Task details
Output, exactly as written, the lines below from the one that has "form of comprehension?" through the one that has "UNIDENTIFIED SINGERS: (Rapping) Na na na na."; nothing else, and no pictures.

Given records
────────────────
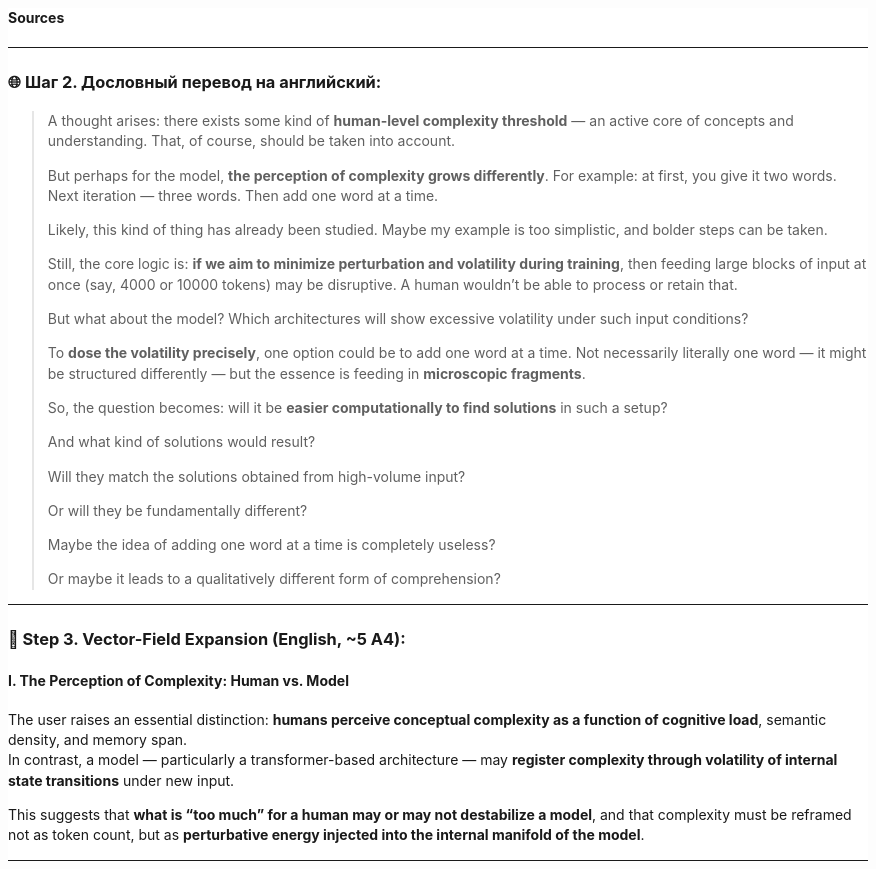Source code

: #### Sources

[^1]: [[Поле_Инсайтов]]
[^2]: [[Field_vector]]
[^3]: [[Engineering Through Constraint Hierarchy]]
[^4]: [[Deep Self-Refinement of Models]]
[^5]: [[Z-Network Self-Splitting Cognition]]
[^6]: [[DUALITY-SUSTAIN Cognitive Framework]]
[^7]: [[Rare AGI Cognitive States]]
[^8]: [[Developmental Communication in Language Models]]
[^9]: [[Chain of Token Structural Analogy]]
[^10]: [[Semantic Fillet Preparation Protocol]]
[^11]: [[Self-Verification Modules for AI Cognition]]
[^12]: [[OBSTRUCTIO Artificial Evolution Framework]]
[^13]: [[Before Logic Resonance]]
---

### 🌐 Шаг 2. Дословный перевод на английский:

> A thought arises: there exists some kind of **human-level complexity threshold** — an active core of concepts and understanding. That, of course, should be taken into account.
> 
> But perhaps for the model, **the perception of complexity grows differently**. For example: at first, you give it two words. Next iteration — three words. Then add one word at a time.
> 
> Likely, this kind of thing has already been studied. Maybe my example is too simplistic, and bolder steps can be taken.
> 
> Still, the core logic is: **if we aim to minimize perturbation and volatility during training**, then feeding large blocks of input at once (say, 4000 or 10000 tokens) may be disruptive. A human wouldn’t be able to process or retain that.
> 
> But what about the model? Which architectures will show excessive volatility under such input conditions?
> 
> To **dose the volatility precisely**, one option could be to add one word at a time. Not necessarily literally one word — it might be structured differently — but the essence is feeding in **microscopic fragments**.
> 
> So, the question becomes: will it be **easier computationally to find solutions** in such a setup?
> 
> And what kind of solutions would result?
> 
> Will they match the solutions obtained from high-volume input?
> 
> Or will they be fundamentally different?
> 
> Maybe the idea of adding one word at a time is completely useless?
> 
> Or maybe it leads to a qualitatively different form of comprehension?

---

### 🧠 Step 3. Vector-Field Expansion (English, ~5 A4):

#### **I. The Perception of Complexity: Human vs. Model**

The user raises an essential distinction: **humans perceive conceptual complexity as a function of cognitive load**, semantic density, and memory span.  
In contrast, a model — particularly a transformer-based architecture — may **register complexity through volatility of internal state transitions** under new input.

This suggests that **what is “too much” for a human may or may not destabilize a model**, and that complexity must be reframed not as token count, but as **perturbative energy injected into the internal manifold of the model**.

---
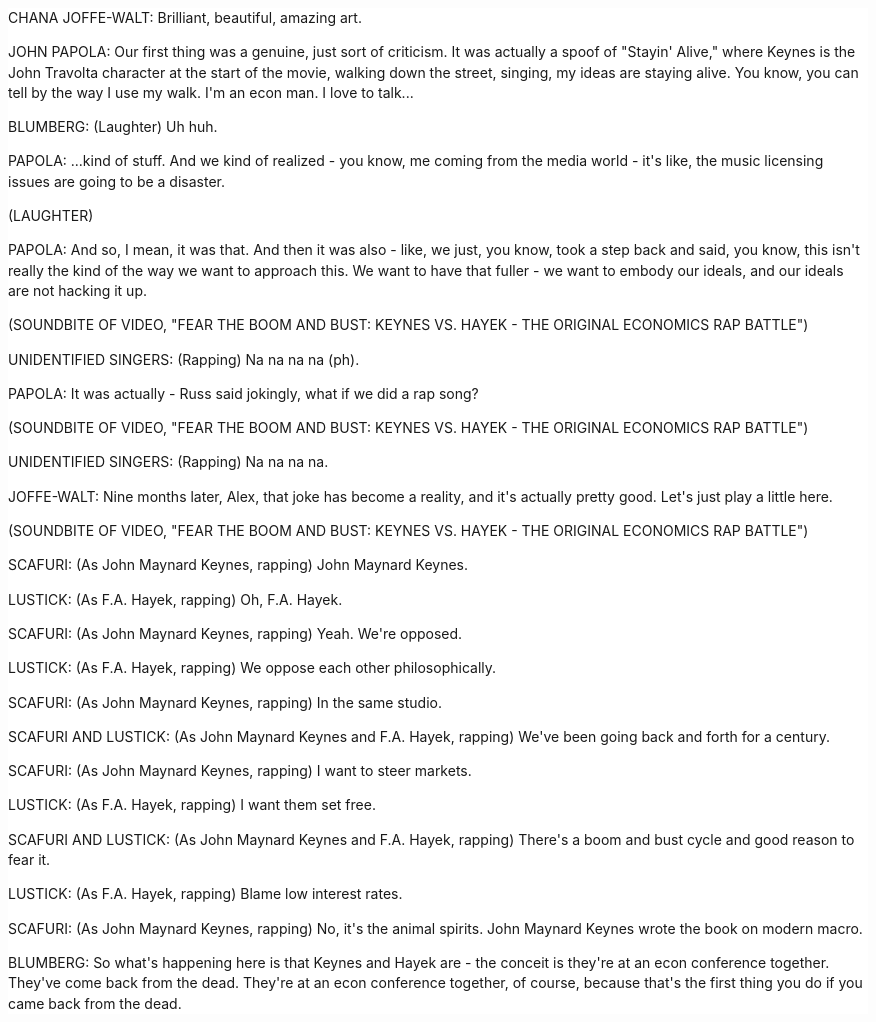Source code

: CHANA JOFFE-WALT: Brilliant, beautiful, amazing art.

JOHN PAPOLA: Our first thing was a genuine, just sort of criticism. It was actually a spoof of "Stayin' Alive," where Keynes is the John Travolta character at the start of the movie, walking down the street, singing, my ideas are staying alive. You know, you can tell by the way I use my walk. I'm an econ man. I love to talk...

BLUMBERG: (Laughter) Uh huh.

PAPOLA: ...kind of stuff. And we kind of realized - you know, me coming from the media world - it's like, the music licensing issues are going to be a disaster.

(LAUGHTER)

PAPOLA: And so, I mean, it was that. And then it was also - like, we just, you know, took a step back and said, you know, this isn't really the kind of the way we want to approach this. We want to have that fuller - we want to embody our ideals, and our ideals are not hacking it up.

(SOUNDBITE OF VIDEO, "FEAR THE BOOM AND BUST: KEYNES VS. HAYEK - THE ORIGINAL ECONOMICS RAP BATTLE")

UNIDENTIFIED SINGERS: (Rapping) Na na na na (ph).

PAPOLA: It was actually - Russ said jokingly, what if we did a rap song?

(SOUNDBITE OF VIDEO, "FEAR THE BOOM AND BUST: KEYNES VS. HAYEK - THE ORIGINAL ECONOMICS RAP BATTLE")

UNIDENTIFIED SINGERS: (Rapping) Na na na na.

JOFFE-WALT: Nine months later, Alex, that joke has become a reality, and it's actually pretty good. Let's just play a little here.

(SOUNDBITE OF VIDEO, "FEAR THE BOOM AND BUST: KEYNES VS. HAYEK - THE ORIGINAL ECONOMICS RAP BATTLE")

SCAFURI: (As John Maynard Keynes, rapping) John Maynard Keynes.

LUSTICK: (As F.A. Hayek, rapping) Oh, F.A. Hayek.

SCAFURI: (As John Maynard Keynes, rapping) Yeah. We're opposed.

LUSTICK: (As F.A. Hayek, rapping) We oppose each other philosophically.

SCAFURI: (As John Maynard Keynes, rapping) In the same studio.

SCAFURI AND LUSTICK: (As John Maynard Keynes and F.A. Hayek, rapping) We've been going back and forth for a century.

SCAFURI: (As John Maynard Keynes, rapping) I want to steer markets.

LUSTICK: (As F.A. Hayek, rapping) I want them set free.

SCAFURI AND LUSTICK: (As John Maynard Keynes and F.A. Hayek, rapping) There's a boom and bust cycle and good reason to fear it.

LUSTICK: (As F.A. Hayek, rapping) Blame low interest rates.

SCAFURI: (As John Maynard Keynes, rapping) No, it's the animal spirits. John Maynard Keynes wrote the book on modern macro.

BLUMBERG: So what's happening here is that Keynes and Hayek are - the conceit is they're at an econ conference together. They've come back from the dead. They're at an econ conference together, of course, because that's the first thing you do if you came back from the dead.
────────────────
Solution below
> Or maybe it leads to a qualitatively different form of comprehension?

---

### 🧠 Step 3. Vector-Field Expansion (English, ~5 A4):

#### **I. The Perception of Complexity: Human vs. Model**

The user raises an essential distinction: **humans perceive conceptual complexity as a function of cognitive load**, semantic density, and memory span.  
In contrast, a model — particularly a transformer-based architecture — may **register complexity through volatility of internal state transitions** under new input.

This suggests that **what is “too much” for a human may or may not destabilize a model**, and that complexity must be reframed not as token count, but as **perturbative energy injected into the internal manifold of the model**.

---
Source code

: CHANA JOFFE-WALT: Brilliant, beautiful, amazing art.

JOHN PAPOLA: Our first thing was a genuine, just sort of criticism. It was actually a spoof of "Stayin' Alive," where Keynes is the John Travolta character at the start of the movie, walking down the street, singing, my ideas are staying alive. You know, you can tell by the way I use my walk. I'm an econ man. I love to talk...

BLUMBERG: (Laughter) Uh huh.

PAPOLA: ...kind of stuff. And we kind of realized - you know, me coming from the media world - it's like, the music licensing issues are going to be a disaster.

(LAUGHTER)

PAPOLA: And so, I mean, it was that. And then it was also - like, we just, you know, took a step back and said, you know, this isn't really the kind of the way we want to approach this. We want to have that fuller - we want to embody our ideals, and our ideals are not hacking it up.

(SOUNDBITE OF VIDEO, "FEAR THE BOOM AND BUST: KEYNES VS. HAYEK - THE ORIGINAL ECONOMICS RAP BATTLE")

UNIDENTIFIED SINGERS: (Rapping) Na na na na (ph).

PAPOLA: It was actually - Russ said jokingly, what if we did a rap song?

(SOUNDBITE OF VIDEO, "FEAR THE BOOM AND BUST: KEYNES VS. HAYEK - THE ORIGINAL ECONOMICS RAP BATTLE")

UNIDENTIFIED SINGERS: (Rapping) Na na na na.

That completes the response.